“compassionate,” all the while ripping the hide off Democrats for alleged weakness of values, character, and will. And it would be enough to provoke the painfully predictable, almost Pavlovian reaction among enough white middle-class voters to carry the day. Of course it was more complicated than that. Sometimes conservatives’ criticisms of the Democrats had validity, and there were always moderate Republicans and conservatives of goodwill who worked with Democrats to make some positive changes. Nevertheless, the deeply embedded nightmares of 1968 formed the arena in which I and all other progressive politicians had to struggle over our entire careers. Perhaps if Martin Luther King Jr. and Robert Kennedy had lived, things would have been different. Perhaps if Humphrey had used the information about Nixon’s interference with the Paris peace talks, things would have been different. Perhaps not. Regardless, those of us who believed that the good in the 1960s outweighed the bad would fight on, still fired by the heroes and dreams of our youth.
FIFTEEN
N ew Year’s morning 1969—I opened the year on a happy note. Frank Holt had just been reelected to the supreme court, only two years after his defeat in the governor’s race. I drove to Little Rock, to the judge’s swearing-in ceremony. Predictably, he had urged us not to spend New Year’s Day on this modest ritual, but more than fifty of us diehards showed up anyway. My diary says: “I told him I wasn’t about to pull out just because he was winning!” Ironically, as a “new” justice, he was assigned to the old offices of Justice Jim Johnson.
On January 2, Joe Newman and I drove Mother home to Hope to tell what remained of her family that she was going to marry Jeff the next day. When we got home, Joe and I took the “The Roger Clintons”
sign off the mailbox. With his sharp sense of irony, Joe laughed and said, “It’s kinda sad that it comes off so easily.” Despite the harbingers of doom, I thought the marriage would work. As I wrote in my diary, “If Jeff is nothing more than a con man, as some still insist, then color me conned.”
The next night, the ceremony was short and simple. Our friend Reverend John Miles led them through their vows. Roger lit the candles. I was best man. There was a party afterward at which Carolyn Yeldell and I played and sang for the wedding guests. Some preachers would have refused church sanction to the wedding because Jeff was divorced, and so recently. Not John Miles. He was a pugnacious, tough, liberal Methodist who believed Jesus was sent by his Father God to give us all second chances. On January 4, thanks to my friend Sharon Evans, who knew Governor Rockefeller, I was invited to lunch with the governor at his ranch on Petit Jean Mountain. I found Rockefeller friendly and articulate. We discussed Oxford and his son Winthrop Paul’s desire to go there. The governor wanted me to keep in touch with Win Paul, who had spent a lot of his childhood in Europe, when he began his studies at Pembroke College in the fall.
After lunch, I had a good talk with Win Paul, after which we headed southwest for a rendezvous with Tom Campbell, who had driven to Arkansas from Mississippi, where he was in marine flight training. The three of us drove to the Governor’s Mansion, which Win Paul had invited us to see. We were all impressed, and I left thinking I had just seen an important piece of Arkansas history, not the place that in a decade would become my home for twelve years.
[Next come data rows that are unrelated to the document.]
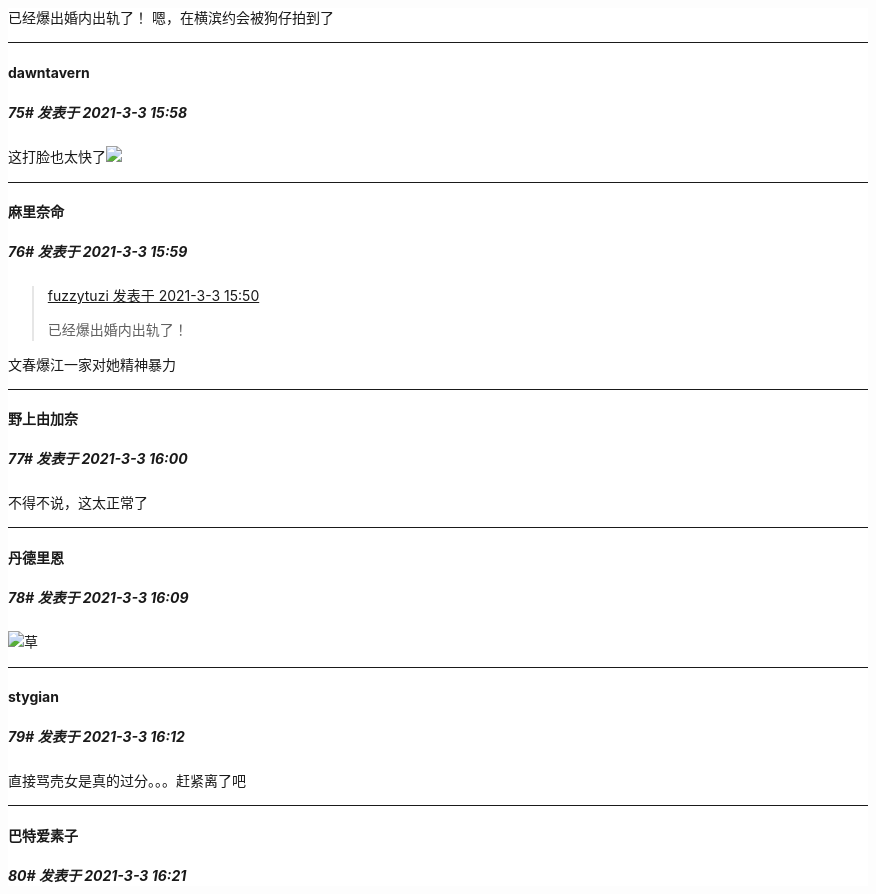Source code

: 已经爆出婚内出轨了！</blockquote>
嗯，在横滨约会被狗仔拍到了


-----

####  dawntavern  
##### 75#       发表于 2021-3-3 15:58


这打脸也太快了<img src="https://static.saraba1st.com/image/smiley/face2017/067.png" referrerpolicy="no-referrer">


-----

####  麻里奈命  
##### 76#       发表于 2021-3-3 15:59


<blockquote><a href="httphttps://bbs.saraba1st.com/2b/forum.php?mod=redirect&amp;goto=findpost&amp;pid=50498348&amp;ptid=1990097" target="_blank">fuzzytuzi 发表于 2021-3-3 15:50</a>

已经爆出婚内出轨了！</blockquote>
文春爆江一家对她精神暴力


-----

####  野上由加奈  
##### 77#       发表于 2021-3-3 16:00


不得不说，这太正常了


-----

####  丹德里恩  
##### 78#       发表于 2021-3-3 16:09


<img src="https://static.saraba1st.com/image/smiley/face2017/067.png" referrerpolicy="no-referrer">草


-----

####  stygian  
##### 79#       发表于 2021-3-3 16:12


直接骂売女是真的过分。。。赶紧离了吧


-----

####  巴特爱素子  
##### 80#       发表于 2021-3-3 16:21
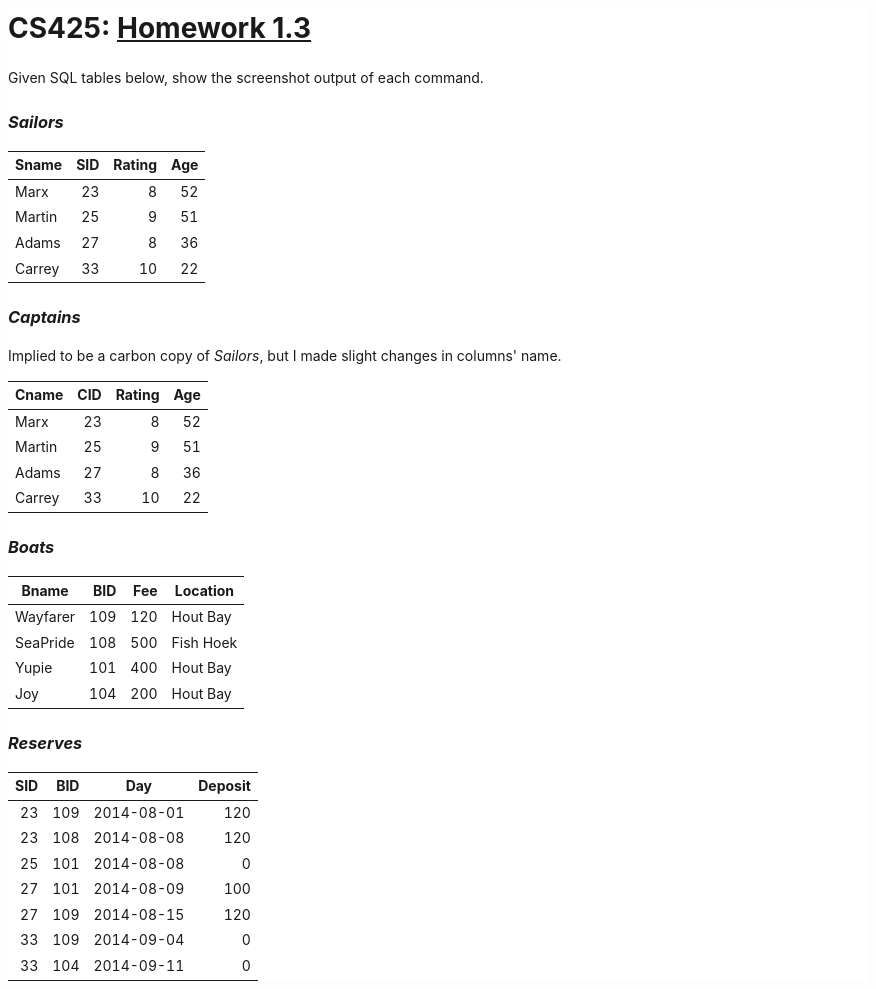 # CS425: [Homework 1.3](https://github.com/hendraanggrian/IIT-CS425/raw/assets/Homework%201.3.docx)

Given SQL tables below, show the screenshot output of each command.

### *Sailors*

| Sname | SID | Rating | Age |
| --- | ---: | ---: | ---: |
| Marx | 23 | 8 | 52 |
| Martin | 25 | 9 | 51 |
| Adams | 27 | 8 | 36 |
| Carrey | 33 | 10 | 22 |

### *Captains*

Implied to be a carbon copy of *Sailors*, but I made slight changes in columns'
name.

| Cname | CID | Rating | Age |
| --- | ---: | ---: | ---: |
| Marx | 23 | 8 | 52 |
| Martin | 25 | 9 | 51 |
| Adams | 27 | 8 | 36 |
| Carrey | 33 | 10 | 22 |

### *Boats*

| Bname | BID | Fee | Location |
| --- | ---: | ---: | --- |
| Wayfarer | 109 | 120 | Hout Bay |
| SeaPride | 108 | 500 | Fish Hoek |
| Yupie | 101 | 400 | Hout Bay |
| Joy | 104 | 200 | Hout Bay |

### *Reserves*

| SID | BID | Day | Deposit |
| ---: | ---: | :---: | ---: |
| 23 | 109 | 2014-08-01 | 120 |
| 23 | 108 | 2014-08-08 | 120 |
| 25 | 101 | 2014-08-08 | 0 |
| 27 | 101 | 2014-08-09 | 100 |
| 27 | 109 | 2014-08-15 | 120 |
| 33 | 109 | 2014-09-04 | 0 |
| 33 | 104 | 2014-09-11 | 0 |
On January 11, I flew back to England on the same plane with Tom Williamson, who was educating me about being black in America, and Frank Aller, who recounted his difficult holiday, in which his conservative father made getting a haircut, but not reporting for the draft, a precondition of Christmas at home. When I got back to Univ, I found in my stack of mail a remarkable letter from my old friend and baptismal partner, Marine Private Bert Jeffries. I recorded some excerpts of his stunning, sad message:
. . . Bill, I’ve already seen many things and been through a lot no man of a right mind would want to see or go through. Over here, they play for keeps. And it’s either win or lose. It’s not a pretty sight to see a buddy you live with and become so close to, to have him die beside you and you know it was for no good reason. And you realize how easily it could have been you.